The tribe sued the British Columbia company in August, saying it violated the Clean Water Act by failing to stop the discharge of pollutants, including arsenic, cyanide and mercury, from gold mines into tributaries of the Salmon River, threatening fish populations important to the Nez Perce.
“As the tribe has repeatedly stated, Midas Gold’s failure to address unlawful pollution discharges” in Payette National Forest in central Idaho is “harming the tribe and the people of Idaho,” Tribal Chairman Shannon Wheeler said in a statement.
The mining site is within the tribe’s aboriginal territory, where Nez Perce fishing, hunting and pasturing rights are ensured by an1855 treaty with the U.S. government.
The area had previously been mined by various companies over decades. Midas Gold, which now owns or controls much of the site, is seeking permits to reopen mining and expand operations as part of its Stibnite Mining Project, and is carrying out exploratory drilling.
Pollution occurring “regularly or continuously for at least the last five years,” is “ongoing now, and will continue into the future, unless the Court grants relief as requested,” the lawsuit states.
Despite the claims, the U.S. Forest Service last year stepped aside to allow the company to take control of an assessment analyzing the impact of its own mining proposal, according to documents obtained by the nonprofit conservation organization Earthworks.
Such an assessment is supposed to be written by the Forest Service or an independent contractor without a vested interest in conclusions, according to the group.
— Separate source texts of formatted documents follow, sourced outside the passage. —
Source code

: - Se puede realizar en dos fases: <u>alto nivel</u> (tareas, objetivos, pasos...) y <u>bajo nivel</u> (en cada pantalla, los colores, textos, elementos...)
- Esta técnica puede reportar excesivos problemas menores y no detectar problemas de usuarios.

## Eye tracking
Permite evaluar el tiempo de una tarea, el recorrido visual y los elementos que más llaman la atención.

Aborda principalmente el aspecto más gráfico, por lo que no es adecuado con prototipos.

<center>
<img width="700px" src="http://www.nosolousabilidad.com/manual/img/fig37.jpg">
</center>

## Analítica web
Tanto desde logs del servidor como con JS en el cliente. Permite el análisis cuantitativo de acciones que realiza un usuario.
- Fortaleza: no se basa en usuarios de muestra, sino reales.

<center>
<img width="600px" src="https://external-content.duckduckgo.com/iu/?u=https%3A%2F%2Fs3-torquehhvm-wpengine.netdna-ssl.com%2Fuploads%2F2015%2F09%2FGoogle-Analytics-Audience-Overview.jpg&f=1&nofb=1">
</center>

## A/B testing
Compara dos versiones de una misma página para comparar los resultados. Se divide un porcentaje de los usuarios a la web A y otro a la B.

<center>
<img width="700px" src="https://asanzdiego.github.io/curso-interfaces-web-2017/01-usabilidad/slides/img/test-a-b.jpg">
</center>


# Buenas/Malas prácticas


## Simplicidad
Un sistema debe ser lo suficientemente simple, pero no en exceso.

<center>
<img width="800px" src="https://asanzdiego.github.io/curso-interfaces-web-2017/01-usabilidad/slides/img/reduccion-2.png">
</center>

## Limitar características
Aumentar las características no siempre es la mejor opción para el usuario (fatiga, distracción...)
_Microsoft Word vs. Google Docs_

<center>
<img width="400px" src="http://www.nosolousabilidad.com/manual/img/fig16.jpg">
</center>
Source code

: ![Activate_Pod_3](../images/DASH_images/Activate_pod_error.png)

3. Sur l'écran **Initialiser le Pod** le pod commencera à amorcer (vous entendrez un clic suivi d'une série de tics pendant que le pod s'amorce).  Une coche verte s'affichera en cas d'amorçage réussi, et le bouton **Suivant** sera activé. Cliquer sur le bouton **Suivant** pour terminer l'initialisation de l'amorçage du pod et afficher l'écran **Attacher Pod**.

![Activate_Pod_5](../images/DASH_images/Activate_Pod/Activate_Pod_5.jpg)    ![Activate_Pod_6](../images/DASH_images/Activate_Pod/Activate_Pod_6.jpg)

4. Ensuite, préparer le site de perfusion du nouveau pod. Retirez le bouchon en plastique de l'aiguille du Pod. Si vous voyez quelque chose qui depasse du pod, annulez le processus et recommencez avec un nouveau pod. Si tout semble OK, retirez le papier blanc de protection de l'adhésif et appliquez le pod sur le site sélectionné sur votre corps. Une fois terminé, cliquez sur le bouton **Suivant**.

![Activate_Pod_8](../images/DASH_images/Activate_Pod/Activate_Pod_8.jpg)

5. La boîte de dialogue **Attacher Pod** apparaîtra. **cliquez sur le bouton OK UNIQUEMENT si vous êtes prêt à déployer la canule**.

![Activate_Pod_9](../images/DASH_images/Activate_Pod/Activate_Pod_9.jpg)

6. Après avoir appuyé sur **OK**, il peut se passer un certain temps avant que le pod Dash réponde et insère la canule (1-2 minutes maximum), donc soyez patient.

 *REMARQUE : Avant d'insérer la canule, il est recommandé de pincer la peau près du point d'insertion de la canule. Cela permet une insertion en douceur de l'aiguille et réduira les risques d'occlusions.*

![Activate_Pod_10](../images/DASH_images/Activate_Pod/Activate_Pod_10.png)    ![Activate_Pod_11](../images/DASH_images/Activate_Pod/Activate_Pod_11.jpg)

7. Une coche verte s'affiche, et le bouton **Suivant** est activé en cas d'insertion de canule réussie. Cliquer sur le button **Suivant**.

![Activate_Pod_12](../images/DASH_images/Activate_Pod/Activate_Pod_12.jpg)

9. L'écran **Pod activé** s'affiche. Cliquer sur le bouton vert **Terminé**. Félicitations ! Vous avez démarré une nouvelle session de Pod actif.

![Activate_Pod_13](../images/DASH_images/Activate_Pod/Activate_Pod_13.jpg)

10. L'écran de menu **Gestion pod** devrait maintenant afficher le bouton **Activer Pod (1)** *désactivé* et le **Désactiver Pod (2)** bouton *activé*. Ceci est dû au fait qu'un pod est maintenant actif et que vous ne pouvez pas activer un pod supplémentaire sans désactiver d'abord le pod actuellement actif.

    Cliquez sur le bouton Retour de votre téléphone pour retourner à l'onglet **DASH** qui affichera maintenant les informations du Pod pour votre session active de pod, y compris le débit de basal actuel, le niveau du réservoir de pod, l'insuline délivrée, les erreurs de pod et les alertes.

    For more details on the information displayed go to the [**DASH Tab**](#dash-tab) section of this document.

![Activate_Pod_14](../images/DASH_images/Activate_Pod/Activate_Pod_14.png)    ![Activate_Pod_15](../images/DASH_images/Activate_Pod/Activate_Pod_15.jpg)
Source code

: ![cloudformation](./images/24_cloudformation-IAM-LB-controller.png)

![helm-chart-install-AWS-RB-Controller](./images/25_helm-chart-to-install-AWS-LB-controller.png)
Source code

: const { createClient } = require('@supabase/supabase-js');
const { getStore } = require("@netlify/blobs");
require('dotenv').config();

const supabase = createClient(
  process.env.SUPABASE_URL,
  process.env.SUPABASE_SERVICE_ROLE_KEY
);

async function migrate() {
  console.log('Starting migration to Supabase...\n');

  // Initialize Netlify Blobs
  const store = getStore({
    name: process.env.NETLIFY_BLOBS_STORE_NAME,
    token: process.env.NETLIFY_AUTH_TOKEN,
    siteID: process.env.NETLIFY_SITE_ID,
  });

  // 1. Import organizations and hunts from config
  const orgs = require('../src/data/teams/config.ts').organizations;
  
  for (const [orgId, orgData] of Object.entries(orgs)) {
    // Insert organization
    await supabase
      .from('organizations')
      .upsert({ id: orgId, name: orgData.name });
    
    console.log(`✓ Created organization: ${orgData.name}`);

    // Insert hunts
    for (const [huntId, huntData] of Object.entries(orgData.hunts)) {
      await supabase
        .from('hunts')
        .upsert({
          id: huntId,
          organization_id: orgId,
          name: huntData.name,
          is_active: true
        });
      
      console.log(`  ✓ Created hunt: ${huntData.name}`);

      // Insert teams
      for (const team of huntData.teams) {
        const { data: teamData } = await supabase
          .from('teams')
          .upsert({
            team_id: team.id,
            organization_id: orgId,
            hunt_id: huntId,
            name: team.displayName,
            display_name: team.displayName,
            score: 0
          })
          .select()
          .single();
“It’s particularly inappropriate for a mining company to be analyzing their own project,” said Connie Gestring of Earthworks.
Documents show that initially strong resistance by the Forest Service to the project and involvement by Midas Gold in the assessment process began to crumble amid lobbying pressure within a receptive Trump administration. Midas Gold was eventually designated to take the lead in in creating the environmental impact report.
“To be clear, Midas will have the lead on fish, wildlife and plants ESA [Endangered Species Act] consultation,” Keith Lannom, then supervisor of the Payette National Forest, declared to his staff late last year in an email obtained by Earthworks.
Lobbying by companies is expected in such cases, John Freemuth, a land policy expert at Boise State University, told The Associated Press. But he has never before heard of a company being allowed to write a biological assessment analyzing its own operation.
Mckinsey Lyon, vice president of external affairs for Midas Gold, insisted to AP that the company’s role is normal.
The report hasn’t been completed. A decision on the Midas Gold operation will be made in 2020.
The Environmental Protection Agency has spent some $4 million restoring habitat in the Payette National Forest after open-pit mines were abandoned by other companies, according to AP.